Source: Charleston Property Group
South Carolina
Greenville inventory is up 22%. Median price is flat.
Greater Greenville has about 6,000 active listings now, up more than 20% from a year ago. Median price held at $315,000. Days on market stretched to 57. Buyers in Simpsonville and Greer have actual choices again. Augusta Road and Five Forks are still the pockets where good homes move fast.
Source: Greater Greenville market update
Six in ten SC families cannot afford a median-priced home
The Home Builders Association of South Carolina reported this spring that more than 60% of families cannot afford a median-priced home at current mortgage rates. People are still moving here from higher-cost states. The pitch works. The math is just tighter than it was in 2021.
Around the market
Mortgage payments are slightly lower than last year
Zillow's June data shows the monthly payment on a typical U.S. home down about 2.5% from last year, helped by rates that are roughly 20 basis points lower. That matters in Charleston because a move from 6.5% to 6.3% can be the difference between qualifying and not qualifying, especially with insurance costs where they are.

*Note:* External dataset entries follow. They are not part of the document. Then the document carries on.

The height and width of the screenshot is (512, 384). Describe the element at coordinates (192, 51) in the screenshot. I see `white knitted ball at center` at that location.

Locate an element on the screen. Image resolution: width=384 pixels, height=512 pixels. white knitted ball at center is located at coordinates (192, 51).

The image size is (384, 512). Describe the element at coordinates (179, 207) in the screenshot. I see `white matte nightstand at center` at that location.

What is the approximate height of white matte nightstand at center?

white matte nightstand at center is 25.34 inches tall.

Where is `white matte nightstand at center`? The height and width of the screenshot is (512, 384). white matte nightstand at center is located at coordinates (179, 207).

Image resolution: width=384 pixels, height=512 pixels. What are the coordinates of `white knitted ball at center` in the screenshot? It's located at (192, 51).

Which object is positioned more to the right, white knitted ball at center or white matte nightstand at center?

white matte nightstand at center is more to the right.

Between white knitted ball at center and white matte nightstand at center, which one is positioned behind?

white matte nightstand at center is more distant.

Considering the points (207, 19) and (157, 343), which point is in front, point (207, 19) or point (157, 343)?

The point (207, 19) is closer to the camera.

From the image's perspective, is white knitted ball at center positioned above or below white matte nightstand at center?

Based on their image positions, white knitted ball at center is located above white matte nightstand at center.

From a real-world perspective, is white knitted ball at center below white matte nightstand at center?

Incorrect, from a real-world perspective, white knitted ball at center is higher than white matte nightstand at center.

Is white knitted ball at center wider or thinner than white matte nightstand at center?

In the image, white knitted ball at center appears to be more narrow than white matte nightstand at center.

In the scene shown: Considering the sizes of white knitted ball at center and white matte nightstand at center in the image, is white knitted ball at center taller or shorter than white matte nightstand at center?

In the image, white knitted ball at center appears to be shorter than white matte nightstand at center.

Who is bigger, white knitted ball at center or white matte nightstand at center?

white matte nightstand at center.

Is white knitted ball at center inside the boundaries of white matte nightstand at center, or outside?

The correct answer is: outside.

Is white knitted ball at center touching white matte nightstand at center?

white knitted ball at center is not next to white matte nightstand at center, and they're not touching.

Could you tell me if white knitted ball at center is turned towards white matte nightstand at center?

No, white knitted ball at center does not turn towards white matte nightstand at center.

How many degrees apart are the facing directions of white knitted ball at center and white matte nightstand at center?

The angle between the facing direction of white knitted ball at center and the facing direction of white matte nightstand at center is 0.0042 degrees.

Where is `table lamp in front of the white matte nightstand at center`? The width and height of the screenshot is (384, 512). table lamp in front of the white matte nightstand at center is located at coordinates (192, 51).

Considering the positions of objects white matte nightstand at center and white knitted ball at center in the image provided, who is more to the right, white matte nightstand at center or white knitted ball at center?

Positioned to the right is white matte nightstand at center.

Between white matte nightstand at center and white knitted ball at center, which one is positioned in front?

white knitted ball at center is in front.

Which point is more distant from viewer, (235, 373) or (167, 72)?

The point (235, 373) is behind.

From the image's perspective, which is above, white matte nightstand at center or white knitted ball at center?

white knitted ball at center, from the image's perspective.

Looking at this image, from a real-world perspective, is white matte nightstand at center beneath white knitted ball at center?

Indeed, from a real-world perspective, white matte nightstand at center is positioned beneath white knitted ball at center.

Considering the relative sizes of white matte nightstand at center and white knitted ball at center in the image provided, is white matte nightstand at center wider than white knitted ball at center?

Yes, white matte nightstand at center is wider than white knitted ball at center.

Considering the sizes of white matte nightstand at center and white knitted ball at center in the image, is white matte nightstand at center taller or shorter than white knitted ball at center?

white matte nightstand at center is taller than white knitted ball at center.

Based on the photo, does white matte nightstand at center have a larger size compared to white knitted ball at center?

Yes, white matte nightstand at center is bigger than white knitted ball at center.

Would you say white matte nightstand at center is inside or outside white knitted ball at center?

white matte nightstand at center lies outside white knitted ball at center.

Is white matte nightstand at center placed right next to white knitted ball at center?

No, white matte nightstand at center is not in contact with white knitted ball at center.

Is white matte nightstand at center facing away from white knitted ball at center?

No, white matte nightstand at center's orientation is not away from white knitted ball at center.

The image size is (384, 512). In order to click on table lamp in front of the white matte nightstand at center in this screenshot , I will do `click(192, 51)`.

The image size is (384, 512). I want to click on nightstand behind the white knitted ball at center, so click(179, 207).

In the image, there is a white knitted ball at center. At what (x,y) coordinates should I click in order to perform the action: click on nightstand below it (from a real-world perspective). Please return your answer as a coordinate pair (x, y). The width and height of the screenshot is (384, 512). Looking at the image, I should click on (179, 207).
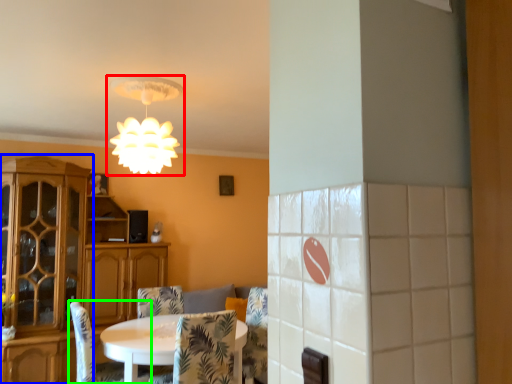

Source: Zillow June Market Report
Seller concessions hit a record nationally
Industry surveys show 46% of sellers offered concessions in May, and 44% of agents now call the market balanced. That shows up locally as closing cost help, inspection repairs, and sellers who will wait for the right offer instead of taking the first one. If you are buying in Charleston this summer, ask. If you are selling, price for the first two weeks.
Source: CNBC Q2 Housing Market Survey
National
National home price growth may trail inflation this year
Realtor.com's midyear update projects 1.2% appreciation for 2026 while inflation runs closer to 3.4%. Not a crash. Just homes not outpacing everything else on your budget spreadsheet. Useful context if someone tells you prices are exploding or collapsing. Neither is true nationally.
Source: Realtor.com forecast update
Regional malls face a wall of loan maturities
About $2.5 billion in commercial mortgage loans come due in July, heavily weighted toward retail malls and older office buildings. This will not change your Johns Island closing next month. It does matter if you own retail property or watch CRE as a leading indicator. Apartments nationally hit 95.5% occupancy in Q2, which is healthier than the mall headlines.
Source: Trepp / CRE Daily
Charleston is still growing into places that already have roads and grocery stores. Buyers have a little more room than they did last year. Rates and insurance still decide who can actually close. That is the whole story in one sentence.
Headlines from public reporting as of publish date. General market commentary, not legal, tax, or investment advice.